A Kiwanja et Rutshuru- Centre, des témoins font état de la reprise progressive des activités socio-économiques avec la réouverture des boutiques, cafés et autres officines de commerce dès mercredi à l’aube. Seules les écoles n’avaient pas rouvert leurs portes, en raison de la fuite des habitants devant l’avancée des rebelles lundi dernier.
Bunagana n’est pas tombé
Mercredi 30 mars dans la soirée, les rebelles du M23 s’étaient donc retirés de plusieurs villages qu’ils avaient assiégés précédemment sur la route Rutshuru-Bunagana pour installer de nouvelles positions vers Bugusa. Quelques heures plus tôt, les FARDC avaient entrepris de pilonner leurs positions à Bigogwe, les repoussant vers Rwanguba, Pont-Rwanguba et Kabindi.
A Chengerero, les rebelles ont pillé la localité mercredi en milieu d’après-midi avant d’abandonner leurs positions. Une cantine scolaire financée par World Vision, la paroisse ainsi qu’un couvent de soeurs catholiques et de nombreuses habitations privées en ont fait les frais.
L’offensive du M23 lundi dernier a néanmoins provoqué un énorme mouvement de populations, faisant redouter une catastrophe humanitaire, selon la société civile de Rutshuru. Le groupement de Jomba et les localités riveraines se sont vidées à 80 % de leurs habitants qui ont fui vers l’Ouganda et les citées mieux sécurisées de la région. Emmanuel Ngaruye, un député national de Rutshuru rapporte à ce sujet que les localités de Gikoro, Mukingo, Bunagana et Rubona ont été totalement désertées tandis que Nagasozi et Kibanda ne l’ont été que partiellement. Dans le groupement voisin de Busanza, la localité de Mungo s’est, elle aussi, partiellement vidée de sa population. Dans l’ensemble, ce sont quelques 5.000 personnes qui ont fui vers Gisoro en Ouganda, des milliers d’autres ayant trouvé refuge à Rutshuru- Centre, Kiwanja, Kisigari et d’autres villages riverains de Busanza en RDC.
Mouvements de populations
Mercredi 30 mars, la Croix Rouge ougandaise a indiqué que les réfugiés congolais initialement installés à l’école primaire Bunagana ont été déplacés vers le centre de transit de Nyakabande. Ceux parmi eux qui ont tenté de regagner Bunagana en ont été dissuadés par les autorités ougandaises estimant que la localité n’était pas encore suffisamment sécurisée. Jusque mercredi soir, en effet, les collines de Chanzu et Runyonyi, à seulement 4 km de la frontière, n’avaient pas encore été totalement reconquises par les forces loyalistes.

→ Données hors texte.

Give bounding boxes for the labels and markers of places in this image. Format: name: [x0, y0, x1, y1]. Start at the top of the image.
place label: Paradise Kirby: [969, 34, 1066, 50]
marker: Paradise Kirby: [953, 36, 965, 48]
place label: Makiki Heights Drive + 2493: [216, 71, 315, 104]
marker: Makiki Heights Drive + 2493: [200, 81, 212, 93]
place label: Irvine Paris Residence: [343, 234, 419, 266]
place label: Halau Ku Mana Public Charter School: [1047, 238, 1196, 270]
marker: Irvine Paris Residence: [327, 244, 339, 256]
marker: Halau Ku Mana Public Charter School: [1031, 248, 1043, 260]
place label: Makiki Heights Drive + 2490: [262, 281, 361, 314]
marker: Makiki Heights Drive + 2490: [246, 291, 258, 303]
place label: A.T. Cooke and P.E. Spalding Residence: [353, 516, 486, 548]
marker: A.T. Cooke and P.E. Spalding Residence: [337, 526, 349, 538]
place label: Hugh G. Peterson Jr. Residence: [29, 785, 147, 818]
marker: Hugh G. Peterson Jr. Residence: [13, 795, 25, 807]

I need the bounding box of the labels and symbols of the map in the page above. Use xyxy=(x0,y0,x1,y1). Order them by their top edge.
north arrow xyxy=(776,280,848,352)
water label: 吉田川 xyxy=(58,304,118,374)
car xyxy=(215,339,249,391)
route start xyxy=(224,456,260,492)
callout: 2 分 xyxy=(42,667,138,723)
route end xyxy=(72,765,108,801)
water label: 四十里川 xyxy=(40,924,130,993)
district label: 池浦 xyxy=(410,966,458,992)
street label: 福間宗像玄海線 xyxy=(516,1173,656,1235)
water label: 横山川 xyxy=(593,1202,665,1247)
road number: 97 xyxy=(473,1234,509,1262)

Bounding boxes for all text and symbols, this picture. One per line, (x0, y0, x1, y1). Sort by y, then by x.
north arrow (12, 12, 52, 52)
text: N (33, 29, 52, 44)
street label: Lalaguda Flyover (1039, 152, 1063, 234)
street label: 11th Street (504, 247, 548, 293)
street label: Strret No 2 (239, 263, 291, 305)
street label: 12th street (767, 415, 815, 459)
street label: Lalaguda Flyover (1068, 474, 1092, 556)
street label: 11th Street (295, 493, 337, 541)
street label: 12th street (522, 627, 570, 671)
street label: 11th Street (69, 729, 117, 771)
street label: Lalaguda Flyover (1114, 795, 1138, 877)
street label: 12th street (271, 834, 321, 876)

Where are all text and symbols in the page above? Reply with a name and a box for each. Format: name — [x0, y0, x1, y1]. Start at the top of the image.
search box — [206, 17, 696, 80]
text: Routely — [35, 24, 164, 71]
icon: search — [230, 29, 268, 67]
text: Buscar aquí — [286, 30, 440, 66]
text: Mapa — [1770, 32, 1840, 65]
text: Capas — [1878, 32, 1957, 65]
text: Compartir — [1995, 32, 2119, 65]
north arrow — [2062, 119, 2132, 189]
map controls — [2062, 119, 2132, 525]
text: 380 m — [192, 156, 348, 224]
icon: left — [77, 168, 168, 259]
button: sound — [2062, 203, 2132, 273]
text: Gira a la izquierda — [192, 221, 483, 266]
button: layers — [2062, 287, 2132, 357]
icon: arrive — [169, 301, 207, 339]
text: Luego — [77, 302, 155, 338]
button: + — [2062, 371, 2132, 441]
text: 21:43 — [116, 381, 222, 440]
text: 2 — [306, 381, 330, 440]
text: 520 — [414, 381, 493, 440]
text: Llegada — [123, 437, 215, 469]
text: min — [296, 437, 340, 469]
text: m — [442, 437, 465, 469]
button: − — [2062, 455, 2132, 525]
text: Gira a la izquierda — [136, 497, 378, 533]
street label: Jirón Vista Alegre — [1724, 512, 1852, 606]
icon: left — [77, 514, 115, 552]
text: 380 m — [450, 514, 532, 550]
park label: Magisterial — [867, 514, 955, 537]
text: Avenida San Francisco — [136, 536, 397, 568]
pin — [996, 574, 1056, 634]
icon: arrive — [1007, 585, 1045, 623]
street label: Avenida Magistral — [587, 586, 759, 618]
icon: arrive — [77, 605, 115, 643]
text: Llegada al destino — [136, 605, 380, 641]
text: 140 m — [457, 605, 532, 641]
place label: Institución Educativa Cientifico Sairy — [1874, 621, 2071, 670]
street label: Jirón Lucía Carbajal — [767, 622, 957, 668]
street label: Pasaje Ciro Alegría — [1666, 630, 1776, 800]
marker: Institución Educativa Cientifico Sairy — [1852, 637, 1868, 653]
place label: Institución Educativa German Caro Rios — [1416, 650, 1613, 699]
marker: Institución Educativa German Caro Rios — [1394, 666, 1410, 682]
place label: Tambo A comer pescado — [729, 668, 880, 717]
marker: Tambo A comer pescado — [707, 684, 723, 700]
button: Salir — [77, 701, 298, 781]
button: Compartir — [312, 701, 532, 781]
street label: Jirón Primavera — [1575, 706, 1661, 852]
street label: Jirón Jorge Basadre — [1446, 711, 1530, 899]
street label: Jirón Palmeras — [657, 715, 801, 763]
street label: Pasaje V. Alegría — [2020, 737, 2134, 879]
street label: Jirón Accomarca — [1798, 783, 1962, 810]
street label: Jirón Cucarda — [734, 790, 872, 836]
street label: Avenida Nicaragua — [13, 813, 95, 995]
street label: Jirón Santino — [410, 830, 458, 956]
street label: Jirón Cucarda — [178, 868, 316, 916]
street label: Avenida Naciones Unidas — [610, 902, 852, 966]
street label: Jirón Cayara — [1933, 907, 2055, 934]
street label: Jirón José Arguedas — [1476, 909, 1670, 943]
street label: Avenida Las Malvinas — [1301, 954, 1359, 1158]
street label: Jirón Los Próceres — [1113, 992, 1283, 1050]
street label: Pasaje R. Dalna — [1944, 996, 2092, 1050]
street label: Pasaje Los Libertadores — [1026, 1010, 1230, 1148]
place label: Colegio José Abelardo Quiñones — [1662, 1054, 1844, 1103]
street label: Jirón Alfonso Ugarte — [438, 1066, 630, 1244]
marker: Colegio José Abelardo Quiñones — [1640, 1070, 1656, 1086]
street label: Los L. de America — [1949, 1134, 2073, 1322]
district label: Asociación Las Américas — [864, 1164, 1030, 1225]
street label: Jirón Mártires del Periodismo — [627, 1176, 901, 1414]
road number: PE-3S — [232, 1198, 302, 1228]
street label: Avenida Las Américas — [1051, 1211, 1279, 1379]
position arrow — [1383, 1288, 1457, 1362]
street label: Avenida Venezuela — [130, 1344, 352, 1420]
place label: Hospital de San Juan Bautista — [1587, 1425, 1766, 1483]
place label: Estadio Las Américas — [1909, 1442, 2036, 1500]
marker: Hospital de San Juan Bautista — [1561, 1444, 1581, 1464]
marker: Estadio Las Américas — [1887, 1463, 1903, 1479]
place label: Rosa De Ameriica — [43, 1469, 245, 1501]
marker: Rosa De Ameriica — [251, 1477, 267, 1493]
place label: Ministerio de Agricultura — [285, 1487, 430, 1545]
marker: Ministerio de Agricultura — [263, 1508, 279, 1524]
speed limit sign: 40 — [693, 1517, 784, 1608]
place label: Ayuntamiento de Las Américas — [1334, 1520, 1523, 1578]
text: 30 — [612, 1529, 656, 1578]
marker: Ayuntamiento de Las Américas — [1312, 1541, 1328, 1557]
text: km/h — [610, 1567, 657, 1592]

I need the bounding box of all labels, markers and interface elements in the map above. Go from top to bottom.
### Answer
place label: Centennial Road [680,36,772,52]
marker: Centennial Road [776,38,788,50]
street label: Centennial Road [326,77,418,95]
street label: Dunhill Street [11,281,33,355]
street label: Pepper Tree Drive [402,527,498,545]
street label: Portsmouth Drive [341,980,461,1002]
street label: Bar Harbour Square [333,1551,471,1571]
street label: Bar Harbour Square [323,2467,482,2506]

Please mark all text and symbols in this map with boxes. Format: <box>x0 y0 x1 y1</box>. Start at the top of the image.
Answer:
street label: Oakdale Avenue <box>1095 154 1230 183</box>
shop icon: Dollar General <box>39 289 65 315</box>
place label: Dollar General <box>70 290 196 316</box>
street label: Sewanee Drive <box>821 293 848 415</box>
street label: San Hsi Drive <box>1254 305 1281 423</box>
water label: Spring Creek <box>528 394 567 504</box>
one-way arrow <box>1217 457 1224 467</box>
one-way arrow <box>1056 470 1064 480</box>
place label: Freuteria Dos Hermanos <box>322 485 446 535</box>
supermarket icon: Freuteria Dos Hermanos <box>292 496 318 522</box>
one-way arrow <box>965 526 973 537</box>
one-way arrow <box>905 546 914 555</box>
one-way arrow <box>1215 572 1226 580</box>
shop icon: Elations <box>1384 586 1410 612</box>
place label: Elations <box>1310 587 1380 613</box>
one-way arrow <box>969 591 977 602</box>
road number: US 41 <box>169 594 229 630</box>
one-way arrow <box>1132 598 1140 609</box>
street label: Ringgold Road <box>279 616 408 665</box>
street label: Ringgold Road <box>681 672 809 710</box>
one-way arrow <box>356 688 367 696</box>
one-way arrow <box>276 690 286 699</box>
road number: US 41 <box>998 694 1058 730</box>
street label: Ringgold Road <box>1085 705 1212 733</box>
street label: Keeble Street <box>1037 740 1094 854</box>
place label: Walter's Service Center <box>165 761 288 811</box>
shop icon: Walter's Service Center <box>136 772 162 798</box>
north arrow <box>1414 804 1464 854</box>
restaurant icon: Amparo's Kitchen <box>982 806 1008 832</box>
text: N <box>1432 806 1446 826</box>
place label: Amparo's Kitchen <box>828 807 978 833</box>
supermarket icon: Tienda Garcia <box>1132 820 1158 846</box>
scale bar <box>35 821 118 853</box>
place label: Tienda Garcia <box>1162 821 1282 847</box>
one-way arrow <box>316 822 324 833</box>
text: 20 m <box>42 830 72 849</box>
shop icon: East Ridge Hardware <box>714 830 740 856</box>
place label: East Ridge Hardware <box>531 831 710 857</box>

Les autorités coutumières du territoire de Rutshuru ont, quant à elles, trouvé refuge à Goma. Il s’agit notamment du Mwami Jean-Baptiste Ndeze Rekaturebe (chefferie de Bwisha), et 4 chefs de groupements arrivés dans la ville volcanique mercredi 30 mars dans la soirée.
Outre ce déplacement massif de populations, l’attaque des positions FARDC par les rebelles du M23 a occasionné la destruction «non accidentelle» d’un hélicoptère de la MONUSCO, qui s’est écrasé alors qu’il survolait la zone de Chanzu mardi 29 mars 2022. Selon les FARDC, l’aéronef qui avait à son bord 8 casques bleus dont 6 Pakistanais, 1 Russe et 1 Serbe, avait été abattu par les rebelles du M23 qui occupaient la colline de Chanzu depuis lundi 28 mars 2022. Une accusation démentie par les rebelles qui affirment à leur tour que ce sont les FARDC qui sont responsables du crash de l’hélicoptère onusien.
Le même mardi, Antonio Guterres, secrétaire général des Nations-Unies, a publié un communiqué annonçant le décès des casques bleus qui «effectuaient une mission de reconnaissance dans la région de Chanzu» ainsi que l’ouverture d’une enquête pour déterminer les causes exactes de l’accident.
La MONUSCO victime des affrontements
Mercredi dans un tweet, la mission onusienne a confirmé le décès de ses 8 membres dont les dépouilles avaient été retrouvées et ramenées à Goma sans avancer la moindre hypothèse sur la responsabilité de l’accident. Les officiels onusiens se sont limités à évoquer «un objet lumineux» dont la nature reste à déterminer, comme cause du crash. «Les premières remarques préliminaires de notre état-major de la force font état d’un crash qui aurait été causé par un objet lumineux», a déclaré en substance Khassim Diagne, représentant spécial adjoint pour la protection et les opérations de la mission onusienne en RDC Et, «une enquête est en cours et devrait permettre d’en savoir plus sur la nature de cet objet», a indiqué Ndèye Khady Lo, porte-parole adjointe de la MONUSCO pour qui donc la cause du crash semble extérieure, même si on ne peut conclure à un accident. La MONUSCO assure néanmoins n’exclure aucune piste, y compris celle «d’une attaque contre cet hélicoptère». Pour la mission onusienne aussi, « l’hélicoptère était en reconnaissance dans la zone de Chanzu, en territoire de Rutshuru».
Implication rwandaise ?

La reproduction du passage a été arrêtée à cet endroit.